What is needed is an exact copy of all the entries.

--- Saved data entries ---

╭──

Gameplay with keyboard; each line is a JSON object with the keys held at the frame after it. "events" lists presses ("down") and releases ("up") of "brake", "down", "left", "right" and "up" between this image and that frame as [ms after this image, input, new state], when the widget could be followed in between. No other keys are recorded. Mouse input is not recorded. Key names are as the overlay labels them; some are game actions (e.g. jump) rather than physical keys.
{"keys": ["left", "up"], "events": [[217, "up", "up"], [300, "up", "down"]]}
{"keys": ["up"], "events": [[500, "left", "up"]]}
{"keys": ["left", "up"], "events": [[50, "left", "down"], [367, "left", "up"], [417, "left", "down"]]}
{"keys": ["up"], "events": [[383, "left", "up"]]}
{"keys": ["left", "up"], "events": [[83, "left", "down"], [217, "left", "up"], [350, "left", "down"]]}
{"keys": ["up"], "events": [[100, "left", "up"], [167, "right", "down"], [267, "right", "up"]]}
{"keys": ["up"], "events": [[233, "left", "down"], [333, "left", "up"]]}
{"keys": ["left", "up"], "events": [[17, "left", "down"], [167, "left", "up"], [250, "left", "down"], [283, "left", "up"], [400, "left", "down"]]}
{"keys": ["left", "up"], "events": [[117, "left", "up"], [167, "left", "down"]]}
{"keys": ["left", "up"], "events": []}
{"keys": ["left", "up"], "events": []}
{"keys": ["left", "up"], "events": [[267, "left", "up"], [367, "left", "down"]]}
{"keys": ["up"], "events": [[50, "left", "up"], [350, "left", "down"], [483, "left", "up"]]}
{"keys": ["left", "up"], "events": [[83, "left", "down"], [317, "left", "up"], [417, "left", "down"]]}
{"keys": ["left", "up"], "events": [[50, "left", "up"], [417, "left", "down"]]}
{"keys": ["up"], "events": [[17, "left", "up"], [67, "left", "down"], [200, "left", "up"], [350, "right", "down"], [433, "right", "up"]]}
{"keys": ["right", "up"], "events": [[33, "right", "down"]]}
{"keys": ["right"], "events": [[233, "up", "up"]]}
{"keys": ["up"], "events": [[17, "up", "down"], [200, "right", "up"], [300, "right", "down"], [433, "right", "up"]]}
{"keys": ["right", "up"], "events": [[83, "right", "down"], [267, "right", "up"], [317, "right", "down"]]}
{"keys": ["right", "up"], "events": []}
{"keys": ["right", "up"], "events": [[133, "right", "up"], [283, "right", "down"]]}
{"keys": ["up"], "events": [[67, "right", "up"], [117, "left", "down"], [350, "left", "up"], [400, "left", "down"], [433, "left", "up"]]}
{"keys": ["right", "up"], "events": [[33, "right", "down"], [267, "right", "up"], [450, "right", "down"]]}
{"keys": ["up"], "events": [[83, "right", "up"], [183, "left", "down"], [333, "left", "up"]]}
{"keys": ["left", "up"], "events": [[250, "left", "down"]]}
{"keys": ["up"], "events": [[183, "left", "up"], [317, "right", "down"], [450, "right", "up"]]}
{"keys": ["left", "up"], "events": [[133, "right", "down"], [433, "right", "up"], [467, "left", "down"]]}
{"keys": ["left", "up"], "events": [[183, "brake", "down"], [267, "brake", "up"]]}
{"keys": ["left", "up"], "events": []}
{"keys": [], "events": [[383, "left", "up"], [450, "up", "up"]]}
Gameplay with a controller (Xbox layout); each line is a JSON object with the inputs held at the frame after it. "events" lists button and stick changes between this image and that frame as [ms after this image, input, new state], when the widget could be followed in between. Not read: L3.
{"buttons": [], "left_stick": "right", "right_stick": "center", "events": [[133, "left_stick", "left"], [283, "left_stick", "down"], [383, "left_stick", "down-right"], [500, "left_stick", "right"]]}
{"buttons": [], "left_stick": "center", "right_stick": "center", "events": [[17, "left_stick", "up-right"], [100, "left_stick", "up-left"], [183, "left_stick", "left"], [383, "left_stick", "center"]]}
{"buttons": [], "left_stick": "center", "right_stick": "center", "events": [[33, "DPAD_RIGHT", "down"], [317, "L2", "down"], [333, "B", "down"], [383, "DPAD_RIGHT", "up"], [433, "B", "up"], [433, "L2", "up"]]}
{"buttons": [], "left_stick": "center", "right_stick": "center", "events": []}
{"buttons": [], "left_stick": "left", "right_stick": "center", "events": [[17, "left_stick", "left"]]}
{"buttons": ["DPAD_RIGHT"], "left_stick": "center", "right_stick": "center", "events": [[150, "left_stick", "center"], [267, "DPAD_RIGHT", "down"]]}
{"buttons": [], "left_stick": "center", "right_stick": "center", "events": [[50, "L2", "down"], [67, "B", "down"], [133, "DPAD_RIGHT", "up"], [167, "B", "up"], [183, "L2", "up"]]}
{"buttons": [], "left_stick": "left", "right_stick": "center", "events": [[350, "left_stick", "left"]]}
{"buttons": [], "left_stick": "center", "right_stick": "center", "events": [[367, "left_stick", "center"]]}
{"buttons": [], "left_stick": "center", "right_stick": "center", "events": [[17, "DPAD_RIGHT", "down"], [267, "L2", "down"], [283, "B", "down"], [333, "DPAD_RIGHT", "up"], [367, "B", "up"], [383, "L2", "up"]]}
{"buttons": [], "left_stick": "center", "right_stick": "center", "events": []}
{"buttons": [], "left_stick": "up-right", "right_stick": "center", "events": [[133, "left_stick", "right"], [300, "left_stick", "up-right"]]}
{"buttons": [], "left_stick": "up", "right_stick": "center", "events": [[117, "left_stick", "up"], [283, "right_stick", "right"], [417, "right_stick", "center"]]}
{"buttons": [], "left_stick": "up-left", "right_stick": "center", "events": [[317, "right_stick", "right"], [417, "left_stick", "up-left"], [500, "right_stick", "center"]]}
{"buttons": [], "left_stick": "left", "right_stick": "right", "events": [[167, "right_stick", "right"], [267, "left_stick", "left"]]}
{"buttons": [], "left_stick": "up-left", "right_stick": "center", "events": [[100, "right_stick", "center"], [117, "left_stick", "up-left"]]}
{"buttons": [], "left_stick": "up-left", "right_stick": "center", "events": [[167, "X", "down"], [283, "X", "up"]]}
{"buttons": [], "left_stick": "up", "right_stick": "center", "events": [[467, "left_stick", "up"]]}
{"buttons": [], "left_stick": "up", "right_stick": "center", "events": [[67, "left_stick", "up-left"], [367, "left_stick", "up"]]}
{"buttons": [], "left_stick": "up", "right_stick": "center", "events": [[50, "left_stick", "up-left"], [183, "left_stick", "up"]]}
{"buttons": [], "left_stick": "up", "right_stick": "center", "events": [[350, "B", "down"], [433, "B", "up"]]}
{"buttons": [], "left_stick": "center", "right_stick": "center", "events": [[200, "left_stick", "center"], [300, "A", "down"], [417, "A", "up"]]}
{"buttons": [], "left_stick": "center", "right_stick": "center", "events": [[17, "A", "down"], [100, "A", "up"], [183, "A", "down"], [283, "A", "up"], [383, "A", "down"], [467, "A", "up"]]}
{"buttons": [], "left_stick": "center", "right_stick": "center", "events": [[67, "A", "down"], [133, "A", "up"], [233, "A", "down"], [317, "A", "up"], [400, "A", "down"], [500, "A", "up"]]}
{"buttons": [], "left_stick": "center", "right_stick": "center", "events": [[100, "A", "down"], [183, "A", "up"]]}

╰──

--- YOUR RESPONSE ---
Gameplay with keyboard; each line is a JSON object with the keys held at the frame after it. "events" lists presses ("down") and releases ("up") of "brake", "down", "left", "right" and "up" between this image and that frame as [ms after this image, input, new state], when the widget could be followed in between. No other keys are recorded. Mouse input is not recorded. Key names are as the overlay labels them; some are game actions (e.g. jump) rather than physical keys.
{"keys": ["left", "up"], "events": [[217, "up", "up"], [300, "up", "down"]]}
{"keys": ["up"], "events": [[500, "left", "up"]]}
{"keys": ["left", "up"], "events": [[50, "left", "down"], [367, "left", "up"], [417, "left", "down"]]}
{"keys": ["up"], "events": [[383, "left", "up"]]}
{"keys": ["left", "up"], "events": [[83, "left", "down"], [217, "left", "up"], [350, "left", "down"]]}
{"keys": ["up"], "events": [[100, "left", "up"], [167, "right", "down"], [267, "right", "up"]]}
{"keys": ["up"], "events": [[233, "left", "down"], [333, "left", "up"]]}
{"keys": ["left", "up"], "events": [[17, "left", "down"], [167, "left", "up"], [250, "left", "down"], [283, "left", "up"], [400, "left", "down"]]}
{"keys": ["left", "up"], "events": [[117, "left", "up"], [167, "left", "down"]]}
{"keys": ["left", "up"], "events": []}
{"keys": ["left", "up"], "events": []}
{"keys": ["left", "up"], "events": [[267, "left", "up"], [367, "left", "down"]]}
{"keys": ["up"], "events": [[50, "left", "up"], [350, "left", "down"], [483, "left", "up"]]}
{"keys": ["left", "up"], "events": [[83, "left", "down"], [317, "left", "up"], [417, "left", "down"]]}
{"keys": ["left", "up"], "events": [[50, "left", "up"], [417, "left", "down"]]}
{"keys": ["up"], "events": [[17, "left", "up"], [67, "left", "down"], [200, "left", "up"], [350, "right", "down"], [433, "right", "up"]]}
{"keys": ["right", "up"], "events": [[33, "right", "down"]]}
{"keys": ["right"], "events": [[233, "up", "up"]]}
{"keys": ["up"], "events": [[17, "up", "down"], [200, "right", "up"], [300, "right", "down"], [433, "right", "up"]]}
{"keys": ["right", "up"], "events": [[83, "right", "down"], [267, "right", "up"], [317, "right", "down"]]}
{"keys": ["right", "up"], "events": []}
{"keys": ["right", "up"], "events": [[133, "right", "up"], [283, "right", "down"]]}
{"keys": ["up"], "events": [[67, "right", "up"], [117, "left", "down"], [350, "left", "up"], [400, "left", "down"], [433, "left", "up"]]}
{"keys": ["right", "up"], "events": [[33, "right", "down"], [267, "right", "up"], [450, "right", "down"]]}
{"keys": ["up"], "events": [[83, "right", "up"], [183, "left", "down"], [333, "left", "up"]]}
{"keys": ["left", "up"], "events": [[250, "left", "down"]]}
{"keys": ["up"], "events": [[183, "left", "up"], [317, "right", "down"], [450, "right", "up"]]}
{"keys": ["left", "up"], "events": [[133, "right", "down"], [433, "right", "up"], [467, "left", "down"]]}
{"keys": ["left", "up"], "events": [[183, "brake", "down"], [267, "brake", "up"]]}
{"keys": ["left", "up"], "events": []}
{"keys": [], "events": [[383, "left", "up"], [450, "up", "up"]]}
Gameplay with a controller (Xbox layout); each line is a JSON object with the inputs held at the frame after it. "events" lists button and stick changes between this image and that frame as [ms after this image, input, new state], when the widget could be followed in between. Not read: L3.
{"buttons": [], "left_stick": "right", "right_stick": "center", "events": [[133, "left_stick", "left"], [283, "left_stick", "down"], [383, "left_stick", "down-right"], [500, "left_stick", "right"]]}
{"buttons": [], "left_stick": "center", "right_stick": "center", "events": [[17, "left_stick", "up-right"], [100, "left_stick", "up-left"], [183, "left_stick", "left"], [383, "left_stick", "center"]]}
{"buttons": [], "left_stick": "center", "right_stick": "center", "events": [[33, "DPAD_RIGHT", "down"], [317, "L2", "down"], [333, "B", "down"], [383, "DPAD_RIGHT", "up"], [433, "B", "up"], [433, "L2", "up"]]}
{"buttons": [], "left_stick": "center", "right_stick": "center", "events": []}
{"buttons": [], "left_stick": "left", "right_stick": "center", "events": [[17, "left_stick", "left"]]}
{"buttons": ["DPAD_RIGHT"], "left_stick": "center", "right_stick": "center", "events": [[150, "left_stick", "center"], [267, "DPAD_RIGHT", "down"]]}
{"buttons": [], "left_stick": "center", "right_stick": "center", "events": [[50, "L2", "down"], [67, "B", "down"], [133, "DPAD_RIGHT", "up"], [167, "B", "up"], [183, "L2", "up"]]}
{"buttons": [], "left_stick": "left", "right_stick": "center", "events": [[350, "left_stick", "left"]]}
{"buttons": [], "left_stick": "center", "right_stick": "center", "events": [[367, "left_stick", "center"]]}
{"buttons": [], "left_stick": "center", "right_stick": "center", "events": [[17, "DPAD_RIGHT", "down"], [267, "L2", "down"], [283, "B", "down"], [333, "DPAD_RIGHT", "up"], [367, "B", "up"], [383, "L2", "up"]]}
{"buttons": [], "left_stick": "center", "right_stick": "center", "events": []}
{"buttons": [], "left_stick": "up-right", "right_stick": "center", "events": [[133, "left_stick", "right"], [300, "left_stick", "up-right"]]}
{"buttons": [], "left_stick": "up", "right_stick": "center", "events": [[117, "left_stick", "up"], [283, "right_stick", "right"], [417, "right_stick", "center"]]}
{"buttons": [], "left_stick": "up-left", "right_stick": "center", "events": [[317, "right_stick", "right"], [417, "left_stick", "up-left"], [500, "right_stick", "center"]]}
{"buttons": [], "left_stick": "left", "right_stick": "right", "events": [[167, "right_stick", "right"], [267, "left_stick", "left"]]}
{"buttons": [], "left_stick": "up-left", "right_stick": "center", "events": [[100, "right_stick", "center"], [117, "left_stick", "up-left"]]}
{"buttons": [], "left_stick": "up-left", "right_stick": "center", "events": [[167, "X", "down"], [283, "X", "up"]]}
{"buttons": [], "left_stick": "up", "right_stick": "center", "events": [[467, "left_stick", "up"]]}
{"buttons": [], "left_stick": "up", "right_stick": "center", "events": [[67, "left_stick", "up-left"], [367, "left_stick", "up"]]}
{"buttons": [], "left_stick": "up", "right_stick": "center", "events": [[50, "left_stick", "up-left"], [183, "left_stick", "up"]]}
{"buttons": [], "left_stick": "up", "right_stick": "center", "events": [[350, "B", "down"], [433, "B", "up"]]}
{"buttons": [], "left_stick": "center", "right_stick": "center", "events": [[200, "left_stick", "center"], [300, "A", "down"], [417, "A", "up"]]}
{"buttons": [], "left_stick": "center", "right_stick": "center", "events": [[17, "A", "down"], [100, "A", "up"], [183, "A", "down"], [283, "A", "up"], [383, "A", "down"], [467, "A", "up"]]}
{"buttons": [], "left_stick": "center", "right_stick": "center", "events": [[67, "A", "down"], [133, "A", "up"], [233, "A", "down"], [317, "A", "up"], [400, "A", "down"], [500, "A", "up"]]}
{"buttons": [], "left_stick": "center", "right_stick": "center", "events": [[100, "A", "down"], [183, "A", "up"]]}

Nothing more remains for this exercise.